Заколоченные дачи | страница 19



— Так выяснил я, что к чему. Правильно передачу-то сняли- Мы же радио, товарищ Солодуев; не можем мы так за здорово живешь человека на весь свет костерить. Ну, кому нравится, кому нет — пожалуйста, в специальном журнале дискуссию откройте. Это только на пользу художнику. А мы радио. Нас миллионы слушают… Он что, Сивак-то ваш, идейные ошибки совершил или скомпрометирован чем?.. Что значит — не в этом дело?

Москвина услышала, как Солодуев произнес в трубку со значением:

— В Союзе художников есть мнение, что работа Сивака требует самого решительного осуждения.

Тут Трофименко задал вопрос, который не задал я:

— Чье мнение?

— Есть мнение, — с еще большим нажимом сказал Солодуев.

— Это хорошо, — согласился Трофименко, — когда есть мнение. Вот у меня тоже мнение, что передачу давать не следует-

Но ничего этого сама Москвина мне не рассказала, сказала только: «Руководство сняло вашу передачу».

— Кто это звонил? — спросила Ната.

Это само по себе было странно: Ната никогда не спрашивала что да кто, если хотел — говорил.

— Москвина. Сказала, мое выступление не идет.

— Слава богу, — сказала Ната.

Таким образом, Юрка не узнает, что я продал его во имя собственной выставки. Никто не узнает. И Юрка не узнает. А еще утром я представлял, как по радио во всеуслышание будет объявлено, что я продал Юрку. И мне захотелось побежать и ломать приемники в каждом доме. Но теперь никто не узнает.

— Глупенькая ты, — сказал я Зине, — никакая Москвина не собака- Она хороший человек.

Мы все еще сидели на ящиках в тылах голубого магазинчика, я еще чувствовал за пазухой ее выдернутую руку, кровожадная щель в досках перестала ощущаться вовсе, Я повторил:

— Она хороший человек.

Зачем мне было объяснять Зине, что я понял сейчас?
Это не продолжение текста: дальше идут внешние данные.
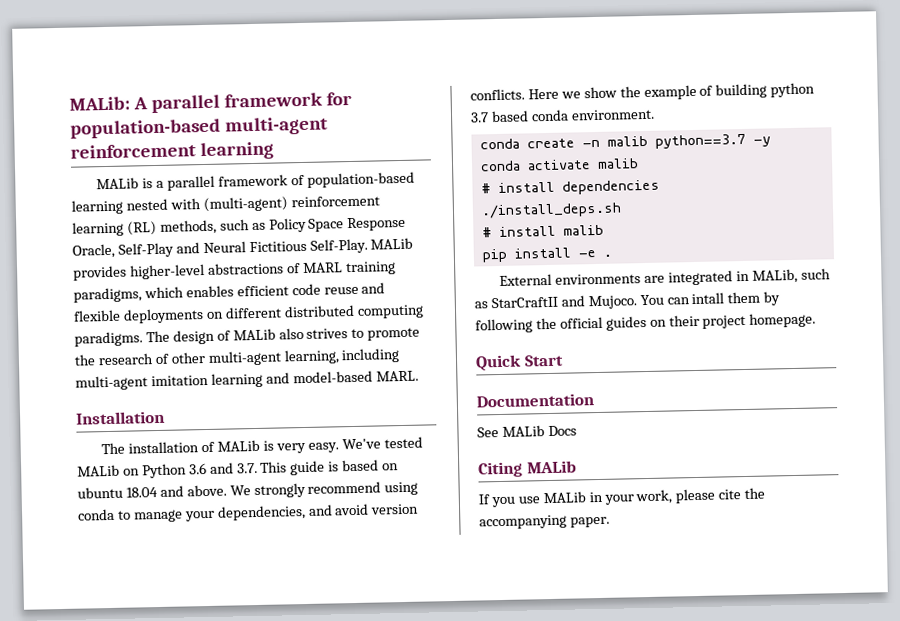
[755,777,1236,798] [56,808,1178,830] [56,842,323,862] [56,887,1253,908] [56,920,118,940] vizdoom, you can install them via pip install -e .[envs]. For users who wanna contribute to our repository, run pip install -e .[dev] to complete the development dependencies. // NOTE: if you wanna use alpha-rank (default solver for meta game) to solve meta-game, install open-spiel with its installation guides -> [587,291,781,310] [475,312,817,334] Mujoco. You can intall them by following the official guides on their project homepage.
Та женщина предвидела ужас, который охватит меня назавтра после записи, и, может быть, представляла, что мне захочется бегать по Москве и ломать приемники. Она похоронила на кладбище использованной пленки мое корыстолюбивое малодушие, мое предательство. Даже не начертав на коробке профессиональной эпитафии: «В фонд».

И вот выясняется, что Зина сберегла эти останки, и, может, завтра кто-нибудь возьмет эту пленку, послушает и скажет: «Ха! Силен Проскуров! Вон, оказывается, какие вольты у него в биографии имеются. Забавно бы пустить такое в эфир — как раз к нынешней выставке Сивака, подверстать ко всем похвалам!»

Похвалы были. И выставка была. У Юрки сейчас выставка, и во всех газетах есть хвалебные отклики. Месяц назад на вернисаже я увидел его и не узнал сперва. Юрка облачился в чернейший костюм с помпезностью гробовщика. Пегие вихры победно вздымались над лысиной, очки (клянусь, оправа — черепаха чистой воды) он поддергивал к переносице, морща нос смешным движением чихающего кролика. С Юркой была жена. (Господи ты боже мой — Юрка женат!) Он то и дело целовал ее в бледный висок, не стесняясь присутствия посетителей.